Unlike large-area crops such as corn, wheat, cotton or rice, specialty crops have traditionally been produced in relatively small amounts. As a result, studies on the proper use of pesticides in their cultivation have not been as systematic or widespread as they have been for major cash crops.
This poses problems for producers, many of them in the developing world, who are struggling to export their goods to overseas markets with strong safety standards for imports.
Not a minor issue
International trade in specialty crops is booming, thanks to increased levels of human migration that have spread once-regional tastes to all corners of the globe and modern preservation and transportation techniques that permit retailers to cater to the tastes of these new consumer markets.
FAO data show that trade in non-traditional agricultural exports is worth more than US$30 billion a year.
Developing countries have a 56 percent share of that trade.
'For some countries and crops, like green beans in Kenya and exotic fruits in Malaysia, these 'minor crops' aren't minor at all -- national economies depend on them,' according to Gero Vaagt, a specialist with FAO's Plant Production and Protection Division.
Data gaps pose trade barriers
But as import standards aimed at protecting human health become increasingly strict, producers can run into trouble.
One major problem is that there are gaps at the international level in terms of registered uses for pesticides on speciality crops.
Registration is the process through which national authorities evaluate which pesticides can be used by growers, and how. If a pesticide is permitted for use on certain crops, maximum residue limits (MRLs) are set that govern how much pesticide residue a product can safely contain.
Prior to seeking approval, manufacturers typically conduct extensive field tests and other studies whose results are used by regulators when deciding to approve and register a pesticide. Since this involves a significant financial investment, they tend to focus on pesticides used on major crops only.

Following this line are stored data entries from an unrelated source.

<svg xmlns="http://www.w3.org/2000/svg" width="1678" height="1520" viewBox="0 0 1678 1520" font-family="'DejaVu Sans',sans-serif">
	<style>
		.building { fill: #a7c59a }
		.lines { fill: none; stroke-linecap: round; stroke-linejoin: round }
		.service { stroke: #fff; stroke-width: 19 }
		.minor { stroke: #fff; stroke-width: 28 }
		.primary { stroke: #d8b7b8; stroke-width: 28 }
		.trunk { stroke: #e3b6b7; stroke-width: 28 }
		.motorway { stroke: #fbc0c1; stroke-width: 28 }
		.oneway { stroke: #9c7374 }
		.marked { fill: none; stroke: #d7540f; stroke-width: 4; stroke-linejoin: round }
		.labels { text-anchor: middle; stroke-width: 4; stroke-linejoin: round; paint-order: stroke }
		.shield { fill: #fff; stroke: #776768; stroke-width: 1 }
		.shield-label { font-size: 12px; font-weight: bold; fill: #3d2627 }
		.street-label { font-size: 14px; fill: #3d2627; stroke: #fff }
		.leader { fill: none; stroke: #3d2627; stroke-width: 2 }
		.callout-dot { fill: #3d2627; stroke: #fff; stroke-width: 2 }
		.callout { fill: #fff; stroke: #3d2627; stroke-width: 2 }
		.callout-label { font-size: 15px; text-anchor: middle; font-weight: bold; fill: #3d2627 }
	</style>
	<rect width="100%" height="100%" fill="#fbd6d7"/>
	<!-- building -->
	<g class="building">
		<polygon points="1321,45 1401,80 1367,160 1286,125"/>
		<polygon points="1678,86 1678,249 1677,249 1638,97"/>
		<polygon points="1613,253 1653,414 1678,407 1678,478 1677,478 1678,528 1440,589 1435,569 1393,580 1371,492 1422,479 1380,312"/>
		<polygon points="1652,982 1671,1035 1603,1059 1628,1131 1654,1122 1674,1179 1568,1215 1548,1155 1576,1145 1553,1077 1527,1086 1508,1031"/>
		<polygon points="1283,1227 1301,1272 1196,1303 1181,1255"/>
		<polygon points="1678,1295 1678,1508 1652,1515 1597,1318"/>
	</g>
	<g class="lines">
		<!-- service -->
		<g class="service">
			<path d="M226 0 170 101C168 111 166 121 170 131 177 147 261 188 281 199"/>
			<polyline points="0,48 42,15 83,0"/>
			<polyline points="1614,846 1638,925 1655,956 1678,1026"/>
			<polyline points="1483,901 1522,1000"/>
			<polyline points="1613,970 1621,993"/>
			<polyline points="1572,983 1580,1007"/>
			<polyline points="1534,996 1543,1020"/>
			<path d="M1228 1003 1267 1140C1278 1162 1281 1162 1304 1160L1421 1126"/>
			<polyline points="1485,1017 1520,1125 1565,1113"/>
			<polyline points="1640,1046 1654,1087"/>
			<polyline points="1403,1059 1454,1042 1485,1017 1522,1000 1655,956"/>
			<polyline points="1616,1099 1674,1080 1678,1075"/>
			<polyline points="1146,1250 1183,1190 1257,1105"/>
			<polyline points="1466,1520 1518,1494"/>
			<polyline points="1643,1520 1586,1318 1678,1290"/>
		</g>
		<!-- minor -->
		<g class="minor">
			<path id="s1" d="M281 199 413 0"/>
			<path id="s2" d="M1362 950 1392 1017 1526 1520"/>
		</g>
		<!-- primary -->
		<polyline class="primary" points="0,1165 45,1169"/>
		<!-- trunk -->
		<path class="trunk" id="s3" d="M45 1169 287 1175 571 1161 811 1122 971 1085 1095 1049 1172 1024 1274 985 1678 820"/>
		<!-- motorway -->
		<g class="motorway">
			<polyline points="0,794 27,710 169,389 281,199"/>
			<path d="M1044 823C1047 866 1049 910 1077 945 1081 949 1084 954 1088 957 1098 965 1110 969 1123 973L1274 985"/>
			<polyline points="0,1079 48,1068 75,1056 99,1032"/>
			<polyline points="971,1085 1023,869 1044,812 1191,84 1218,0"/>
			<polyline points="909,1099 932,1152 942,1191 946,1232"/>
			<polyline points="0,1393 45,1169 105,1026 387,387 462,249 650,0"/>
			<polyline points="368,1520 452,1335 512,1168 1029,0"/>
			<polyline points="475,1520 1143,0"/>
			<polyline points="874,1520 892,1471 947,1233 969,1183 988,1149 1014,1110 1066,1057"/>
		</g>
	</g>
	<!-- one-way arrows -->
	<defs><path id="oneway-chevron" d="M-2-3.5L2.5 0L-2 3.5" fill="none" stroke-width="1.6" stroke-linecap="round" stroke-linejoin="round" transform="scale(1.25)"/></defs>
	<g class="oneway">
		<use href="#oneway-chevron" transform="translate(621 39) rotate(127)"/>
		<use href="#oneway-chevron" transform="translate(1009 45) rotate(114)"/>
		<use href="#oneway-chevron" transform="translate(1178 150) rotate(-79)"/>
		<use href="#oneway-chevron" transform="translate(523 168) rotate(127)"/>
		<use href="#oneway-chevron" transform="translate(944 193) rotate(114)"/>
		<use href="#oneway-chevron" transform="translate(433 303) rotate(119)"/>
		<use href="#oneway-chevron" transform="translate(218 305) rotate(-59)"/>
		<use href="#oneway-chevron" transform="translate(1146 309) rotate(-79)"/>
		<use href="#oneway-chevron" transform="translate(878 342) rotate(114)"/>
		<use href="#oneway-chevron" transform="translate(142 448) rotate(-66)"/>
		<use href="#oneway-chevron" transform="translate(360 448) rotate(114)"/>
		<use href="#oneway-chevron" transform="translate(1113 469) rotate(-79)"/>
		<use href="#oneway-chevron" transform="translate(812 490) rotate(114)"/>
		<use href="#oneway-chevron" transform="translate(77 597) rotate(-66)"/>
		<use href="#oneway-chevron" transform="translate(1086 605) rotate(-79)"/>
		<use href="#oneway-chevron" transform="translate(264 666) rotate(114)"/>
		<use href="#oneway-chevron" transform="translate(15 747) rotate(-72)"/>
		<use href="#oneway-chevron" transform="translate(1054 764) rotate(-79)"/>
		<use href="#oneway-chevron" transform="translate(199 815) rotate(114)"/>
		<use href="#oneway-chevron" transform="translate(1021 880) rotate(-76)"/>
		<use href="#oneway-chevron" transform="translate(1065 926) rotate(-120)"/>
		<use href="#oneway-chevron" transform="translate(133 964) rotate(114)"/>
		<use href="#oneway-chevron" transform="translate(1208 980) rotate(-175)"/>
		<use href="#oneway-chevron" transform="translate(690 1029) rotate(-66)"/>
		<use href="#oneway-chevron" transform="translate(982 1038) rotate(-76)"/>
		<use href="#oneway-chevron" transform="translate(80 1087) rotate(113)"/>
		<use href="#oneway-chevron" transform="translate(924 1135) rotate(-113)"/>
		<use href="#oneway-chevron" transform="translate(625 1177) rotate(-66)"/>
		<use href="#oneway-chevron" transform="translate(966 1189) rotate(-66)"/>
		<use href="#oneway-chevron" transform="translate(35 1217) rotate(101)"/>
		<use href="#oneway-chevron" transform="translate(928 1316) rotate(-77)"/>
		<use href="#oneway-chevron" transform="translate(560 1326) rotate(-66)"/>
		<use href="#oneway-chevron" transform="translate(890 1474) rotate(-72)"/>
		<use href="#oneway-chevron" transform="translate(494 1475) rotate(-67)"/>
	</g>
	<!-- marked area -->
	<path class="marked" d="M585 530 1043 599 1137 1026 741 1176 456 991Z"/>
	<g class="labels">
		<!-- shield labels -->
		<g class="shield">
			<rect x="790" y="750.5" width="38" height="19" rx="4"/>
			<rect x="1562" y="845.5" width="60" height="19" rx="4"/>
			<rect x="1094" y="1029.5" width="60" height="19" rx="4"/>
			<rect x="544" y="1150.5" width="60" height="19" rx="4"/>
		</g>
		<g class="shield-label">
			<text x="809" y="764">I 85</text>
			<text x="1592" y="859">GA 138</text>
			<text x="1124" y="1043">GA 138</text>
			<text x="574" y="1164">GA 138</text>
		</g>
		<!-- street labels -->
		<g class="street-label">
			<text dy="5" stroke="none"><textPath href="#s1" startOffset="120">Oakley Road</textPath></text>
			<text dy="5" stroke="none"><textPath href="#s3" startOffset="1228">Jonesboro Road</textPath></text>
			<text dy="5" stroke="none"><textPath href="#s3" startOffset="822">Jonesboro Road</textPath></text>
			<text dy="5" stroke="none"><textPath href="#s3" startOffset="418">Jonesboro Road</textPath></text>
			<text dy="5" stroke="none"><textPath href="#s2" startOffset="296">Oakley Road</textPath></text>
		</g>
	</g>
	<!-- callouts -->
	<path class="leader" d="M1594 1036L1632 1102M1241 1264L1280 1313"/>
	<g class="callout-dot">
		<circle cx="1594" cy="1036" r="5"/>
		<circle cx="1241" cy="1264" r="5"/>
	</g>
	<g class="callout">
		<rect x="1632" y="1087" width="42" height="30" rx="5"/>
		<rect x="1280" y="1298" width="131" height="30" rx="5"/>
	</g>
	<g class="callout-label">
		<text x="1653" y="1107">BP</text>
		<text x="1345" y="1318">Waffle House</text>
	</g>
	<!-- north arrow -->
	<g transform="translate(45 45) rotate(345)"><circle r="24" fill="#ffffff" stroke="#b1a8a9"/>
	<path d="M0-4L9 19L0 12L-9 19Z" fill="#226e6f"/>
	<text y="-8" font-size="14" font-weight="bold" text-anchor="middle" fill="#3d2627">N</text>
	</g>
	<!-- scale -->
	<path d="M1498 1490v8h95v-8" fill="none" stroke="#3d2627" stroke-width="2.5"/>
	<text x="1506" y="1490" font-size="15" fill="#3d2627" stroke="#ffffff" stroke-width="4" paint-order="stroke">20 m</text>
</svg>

'There is little financial incentive for studies of pesticide use for minor crops, and as a result accepted MRLs are lacking, especially at the international level,' explained Shivaji Pandey, Director of FAO's Plant Protection Division.
'This means that when a speciality crop reaches an import market it can be rejected. The pesticide found on it might have been properly applied and existing in safe amounts, but because there's no registered use for it on that crop, it fails the 'zero tolerance' litmus test.'
Meeting at FAO a global first
'This week's Minor Use Summit at FAO is really the first global event on specialty crops and minor uses,' said Pandey.
The event includes two days of hands-on training aimed at spreading knowledge and building the technical expertise of participants, who are drawn from over 60 countries.
'What we're trying to do is to look at ways to come up with more harmonized protection measures for these crops that are efficient, suit the needs of farmers, facilitate trade, ensure food and environmental safety, and benefit consumers,' Mr Pandey said.
In particular, he added, following the summit FAO hopes to see more MRLs for pesticides used on specialty crops established at the international Codex Alimentarius level. Codex is a joint FAO-World Health Organization body that sets international standards for food safety, standards which are relied upon by the World Trade Organization when resolving trade disputes concerning food safety and consumer protection.
The Minor Use Summit was organized by FAO in partnership with U.S. Department of Agriculture and its IR-4 Project and with the United States Environmental Protection Agency.